This letter will be circulated to gather support for left opposition to UK withdrawal from Europe.

With the formation of “Conservatives for Britain”, the right-wing campaign to exit the EU has begun. Unfortunately, it is likely to be mirrored on the left.

A number of Labour MPs and trade unionists and the Morning Star newspaper will group themselves behind the banner of “Labour for Britain”, saying life will be better for British workers outside the EU.

Far-left groups are likely to dissociate from the nationalist name and from Labour. They say they will organise an internationalist anti-EU campaign, one that defends the rights of migrants.

They are all setting themselves an impossible task: the automatic right of EU workers to migrate to the UK, and of UK workers to migrate to EU countries, will be ended by UK exit. Those that do arrive after a UK exit are likely to come on worse terms than workers currently do, and they will arrive to a climate poisoned by the xenophobia of the referendum campaign, an atmosphere in which the left itself cannot thrive.

A UK outside the EU will offer worse prospects for fighting for workers’ rights than we have staying in.

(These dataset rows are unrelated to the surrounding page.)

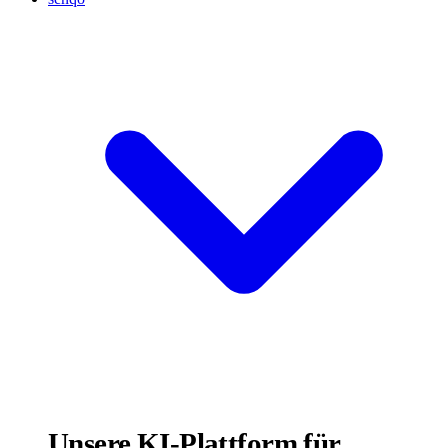
Unsere KI-Plattform für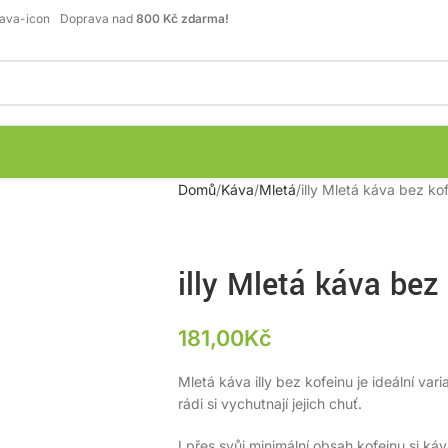
Doprava nad
800 Kč zdarma!
Domů
Káva
Mletá
illy Mletá káva bez k
illy Mletá káva bez
181,00
Kč
Mletá káva illy bez kofeinu je ideální var
rádi si vychutnají jejich chuť.
I přes svůj minimální obsah kofeinu si k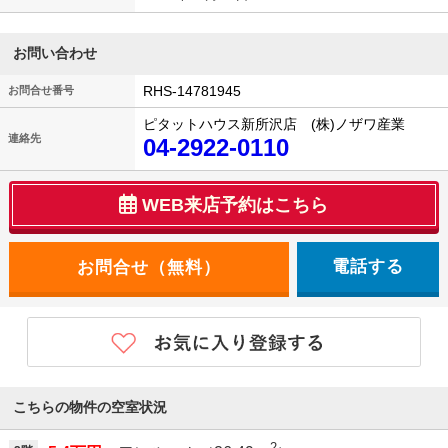
お問い合わせ
RHS-14781945
お問合せ番号
ピタットハウス新所沢店 (株)ノザワ産業
連絡先
04-2922-0110
WEB来店予約はこちら
電話する
こちらの物件の空室状況
2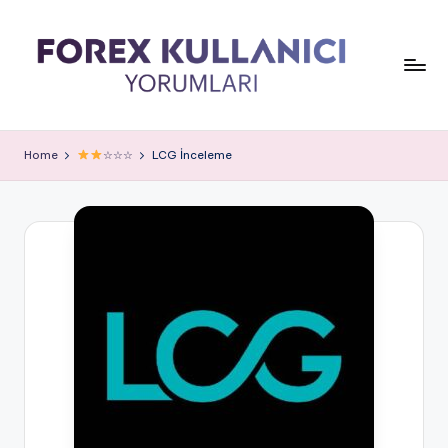
Home
☆☆☆
LCG İnceleme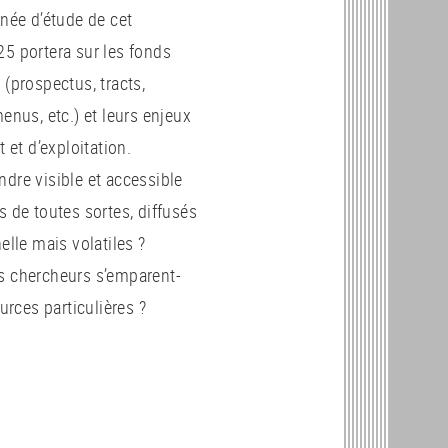
née d’étude de cet
5 portera sur les fonds
(prospectus, tracts,
enus, etc.) et leurs enjeux
 et d’exploitation.
re visible et accessible
 de toutes sortes, diffusés
elle mais volatiles ?
 chercheurs s’emparent-
urces particulières ?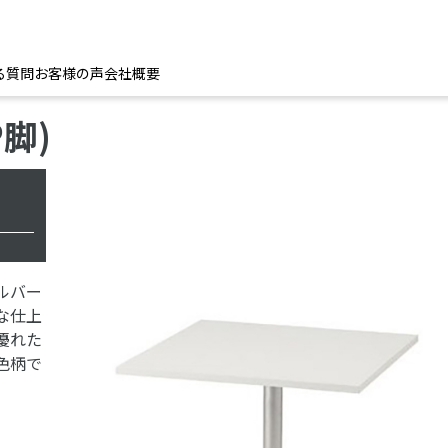
る質問
お客様の声
会社概要
脚)
ルバー
な仕上
優れた
色柄で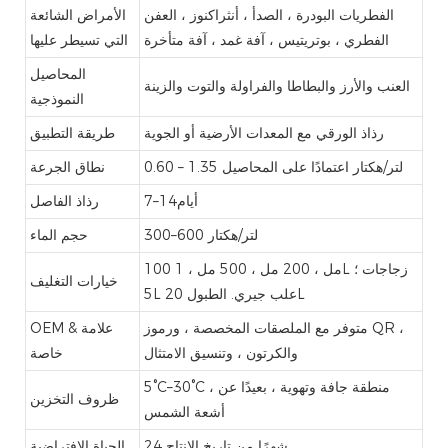
الفطريات البودرة ، الصدأ ، أنثراكنوز ، العفن
الأمراض الشائعة
الفطري ، بوتريتيس ، آفة غمد ، آفة متأخرة
التي تسيطر عليها
المحاصيل
العنب والأرز والبطاطا والفراولة والتوت والزينة
النموذجية
رذاذ الورقي مع المعدات الأرضية أو الجوية
طريقة التطبيق
0.60 – 1.35 لتر/هكتار اعتمادًا على المحاصيل
نطاق الجرعة
7–أيام14
رذاذ الفاصل
300–600 لتر/هكتار
حجم الماء
100 مل ، 200 مل ، 500 مل ، 1L زجاجات ؛
خيارات التغليف
5L علب جيري. الطبول 20L
متوفر مع الملصقات المخصصة ، ورموز QR ،
OEM & علامة
والكرتون ، وتنسيق الامتثال
خاصة
5°C–30°C ، منطقة جافة وتهوية ، بعيدًا عن
ظروف التخزين
أشعة الشمس
24 شهرًا من تاريخ الإنتاج
الحياة الافتراضية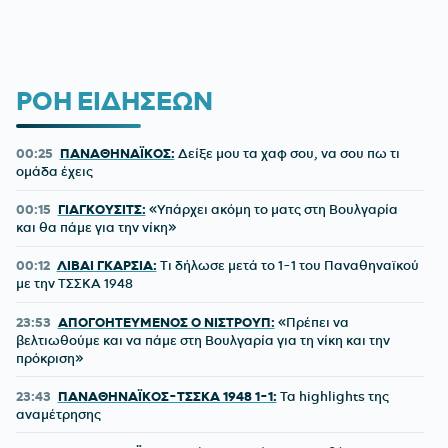
ΡΟΗ ΕΙΔΗΣΕΩΝ
00:25
ΠΑΝΑΘΗΝΑΪΚΟΣ:
Δείξε μου τα χαφ σου, να σου πω τι
ομάδα έχεις
00:15
ΓΙΑΓΚΟΥΣΙΤΣ:
«Υπάρχει ακόμη το ματς στη Βουλγαρία
και θα πάμε για την νίκη»
00:12
ΛΙΒΑΙ ΓΚΑΡΣΙΑ:
Τι δήλωσε μετά το 1-1 του Παναθηναϊκού
με την ΤΣΣΚΑ 1948
23:53
ΑΠΟΓΟΗΤΕΥΜΕΝΟΣ Ο ΝΙΣΤΡΟΥΠ:
«Πρέπει να
βελτιωθούμε και να πάμε στη Βουλγαρία για τη νίκη και την
πρόκριση»
23:43
ΠΑΝΑΘΗΝΑΪΚΟΣ-ΤΣΣΚΑ 1948 1-1:
Τα highlights της
αναμέτρησης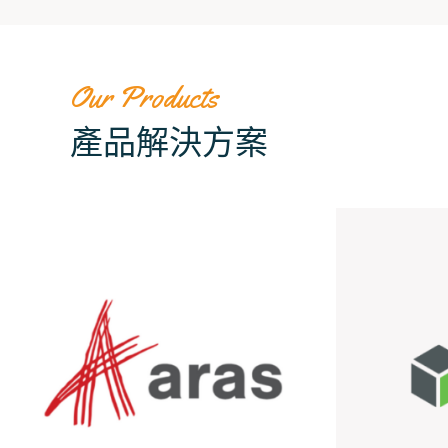
Our Products
產品解決方案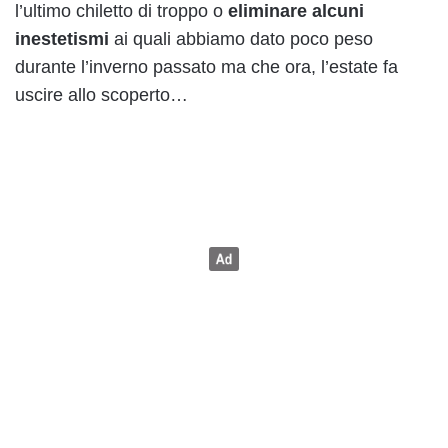
l’ultimo chiletto di troppo o
eliminare alcuni
inestetismi
ai quali abbiamo dato poco peso
durante l’inverno passato ma che ora, l’estate fa
uscire allo scoperto…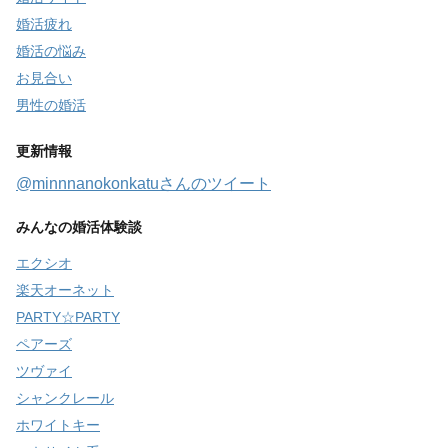
婚活疲れ
婚活の悩み
お見合い
男性の婚活
更新情報
@minnnanokonkatuさんのツイート
みんなの婚活体験談
エクシオ
楽天オーネット
PARTY☆PARTY
ペアーズ
ツヴァイ
シャンクレール
ホワイトキー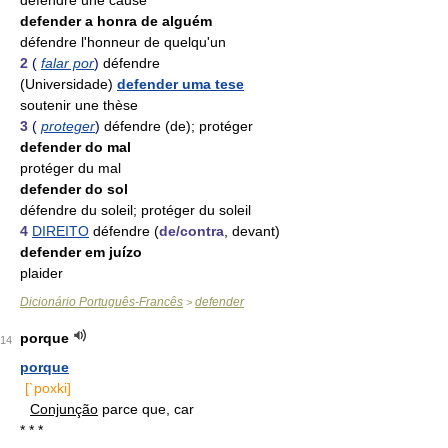
défendre une cause
defender a honra de alguém
défendre l'honneur de quelqu'un
2
(
falar por
)
défendre
(Universidade)
defender uma tese
soutenir une thèse
3
(
proteger
)
défendre (de); protéger
defender do mal
protéger du mal
defender do sol
défendre du soleil; protéger du soleil
4
DIREITO
défendre (
de/contra
, devant)
defender em juízo
plaider
Dicionário Português-Francês
defender
>
porque
14
porque
[`poxki]
Conjunção
parce que, car
* * *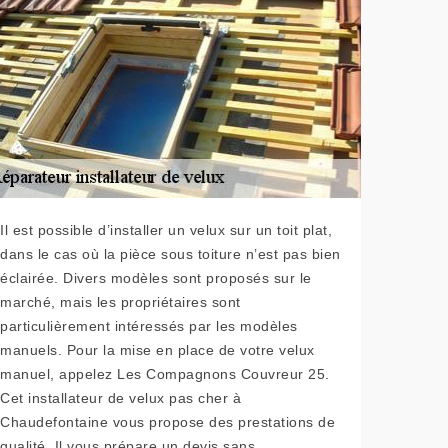
Il est possible d’installer un velux sur un toit plat,
dans le cas où la pièce sous toiture n’est pas bien
éclairée. Divers modèles sont proposés sur le
marché, mais les propriétaires sont
particulièrement intéressés par les modèles
manuels. Pour la mise en place de votre velux
manuel, appelez Les Compagnons Couvreur 25.
Cet installateur de velux pas cher à
Chaudefontaine vous propose des prestations de
qualité. Il vous prépare un devis sans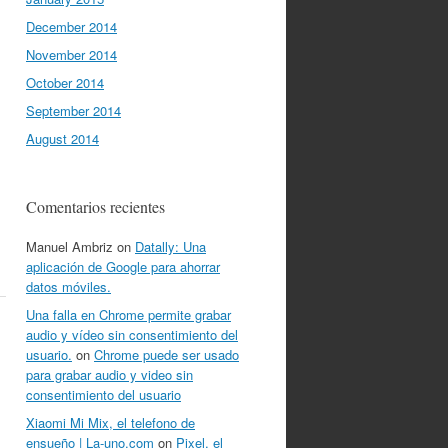
December 2014
November 2014
October 2014
September 2014
August 2014
Comentarios recientes
Manuel Ambriz
on
Datally: Una
aplicación de Google para ahorrar
datos móviles.
Una falla en Chrome permite grabar
audio y vídeo sin consentimiento del
usuario.
on
Chrome puede ser usado
para grabar audio y video sin
consentimiento del usuario
Xiaomi Mi Mix, el telefono de
ensueño | La-uno.com
on
Pixel, el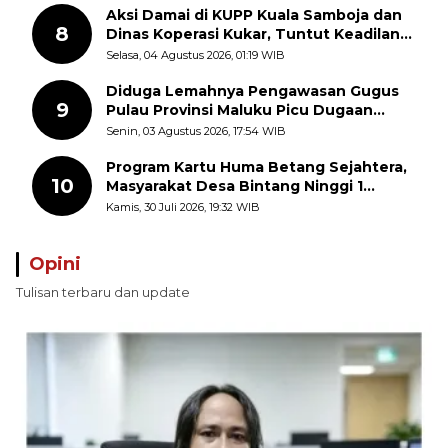
Aksi Damai di KUPP Kuala Samboja dan
8
Dinas Koperasi Kukar, Tuntut Keadilan
dan Kesempatan Kerja yang Adil
Selasa, 04 Agustus 2026, 01:19 WIB
Diduga Lemahnya Pengawasan Gugus
9
Pulau Provinsi Maluku Picu Dugaan
Pungli terhadap Nelayan Bale-Bale di
Senin, 03 Agustus 2026, 17:54 WIB
Perairan Pulau Seira
Program Kartu Huma Betang Sejahtera,
10
Masyarakat Desa Bintang Ninggi 1
Terima Sembako dan Uang Tunai
Kamis, 30 Juli 2026, 19:32 WIB
Opini
Tulisan terbaru dan update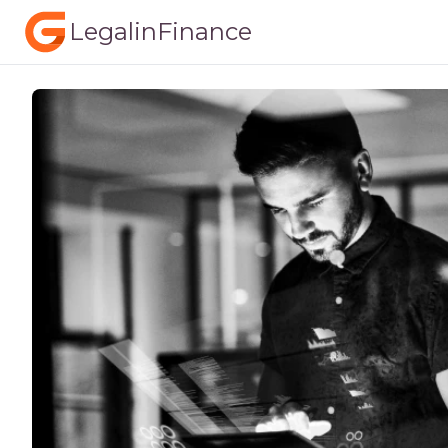
LegalinFinance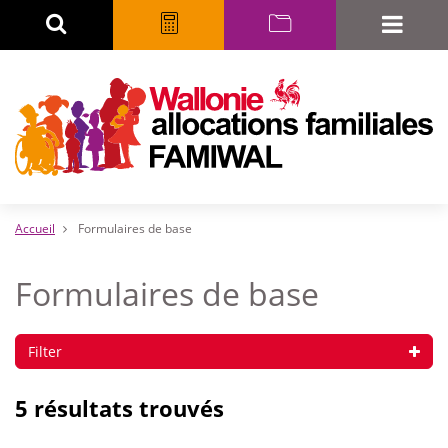
Aller
Rechercher
Calculatrice
myFAMIWAL
Toggle
au
naviga
contenu
principal
Accueil
Formulaires de base
Formulaires de base
Filter
5 résultats trouvés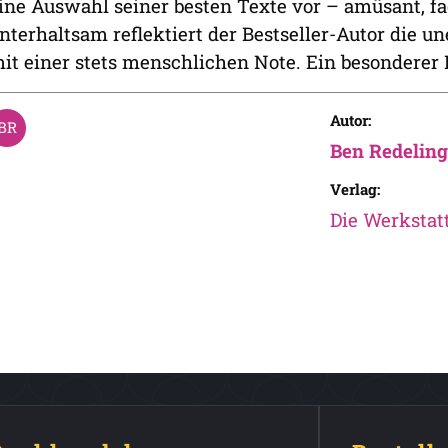
ine Auswahl seiner besten Texte vor – amüsant, 
nterhaltsam reflektiert der Bestseller-Autor die 
it einer stets menschlichen Note. Ein besonderer 
Autor:
Ben Redeling
Verlag:
Die Werkstat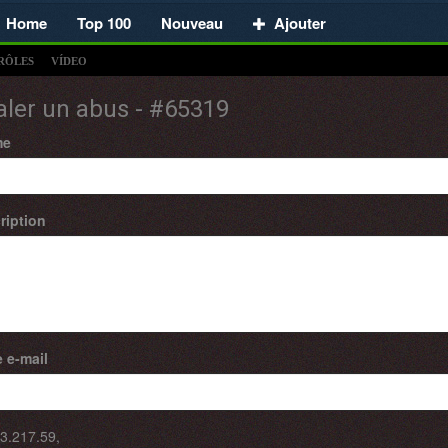
Home
Top 100
Nouveau
Ajouter
RÔLES
VÍDEO
aler un abus - #65319
me
ription
 e-mail
3.217.59
,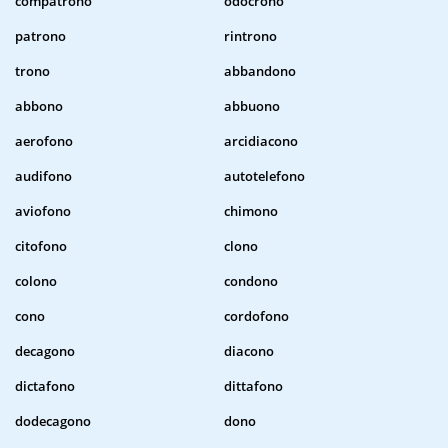
compatrono
odocrono
patrono
rintrono
trono
abbandono
abbono
abbuono
aerofono
arcidiacono
audifono
autotelefono
aviofono
chimono
citofono
clono
colono
condono
cono
cordofono
decagono
diacono
dictafono
dittafono
dodecagono
dono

The nationalist right, no friends to workers, will have the political upper-hand in a post-exit UK, and UK workers will lose the possibility of organising a common struggle for better rights by workers across Europe.

The left cannot be anti-EU without being dragged behind the right-wing and anti-migrant backlash. It will raise a tiny voice, inaudible against the right-wing anti-EU campaign which has money, press backing, and establishment support, a campaign that is all about putting up borders and actively restricting migrants coming to the UK. The left-wing voice will be drowned out in the growing nationalist gale.

The concessions Cameron is seeking from the EU also threaten workers’ rights: in the first place, migrant workers’ rights to in-work benefits. He is also likely to seek further opt-outs from those European regulations that benefit workers. Many other EU governments will be sympathetic to Cameron’s vision of the EU: less regulated, more ruthlessly neo-liberal.

The Tories that want to get out and the Tories that want to stay in offer no choice for workers. But we should not be indifferent to the question posed in the referendum. The integration of capitalism results naturally from the process of outgrowing national boundaries, and workers do not have any interest in seeking to turn back the clock of history or re-erect national barriers. We oppose UK exit from the EU.

At the same time, we recognise that the EU, like its constituent member states, is organised primarily in the interests of capital, an increasingly pressured capital, forced to compete with growing industrial powers such as China and India, and therefore looking to liquidate those elements of “Social Europe” that still remain. We should not join any cross-class alliance with pro-EU Tories or business leaders: we do not positively support bosses’ Europe.

Instead, voices on the left are discussing a campaign for a workers’ Europe in the coming referendum. We will:

• defend migrants’ rights and oppose racism;

• vote against UK withdrawal from the EU;

• campaign for a workers’ Europe, based on solidarity between working people.